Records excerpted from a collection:
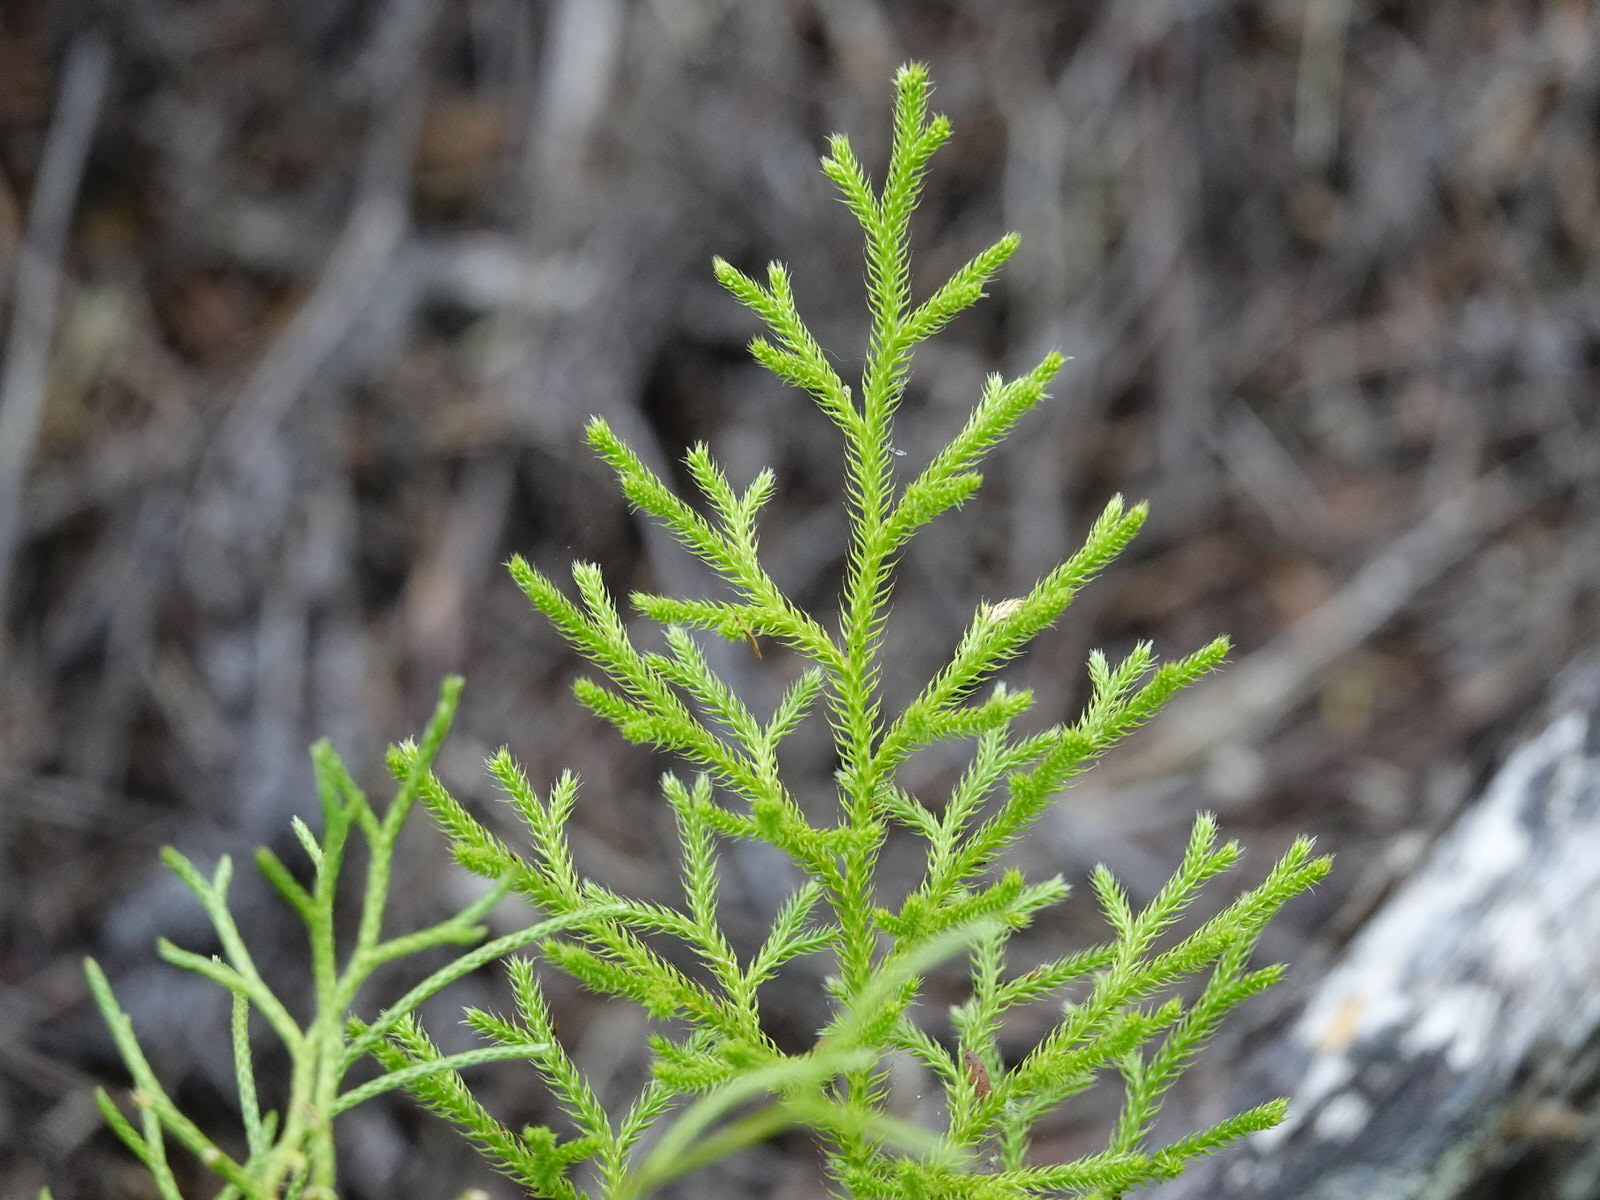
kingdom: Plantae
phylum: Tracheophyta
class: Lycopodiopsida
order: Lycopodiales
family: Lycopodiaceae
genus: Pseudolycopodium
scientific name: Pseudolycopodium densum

...

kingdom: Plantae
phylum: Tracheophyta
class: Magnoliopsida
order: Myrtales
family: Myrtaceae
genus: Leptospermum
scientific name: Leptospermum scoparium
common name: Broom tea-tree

▶ What this task involves
Reproduce the lines between the ones holding "order: Myrtales" and "common name: Broom tea-tree", inclusive, swapping "common name" for "vernacular name" and keeping all else unchanged.

▶ In response
order: Myrtales
family: Myrtaceae
genus: Leptospermum
scientific name: Leptospermum scoparium
vernacular name: Broom tea-tree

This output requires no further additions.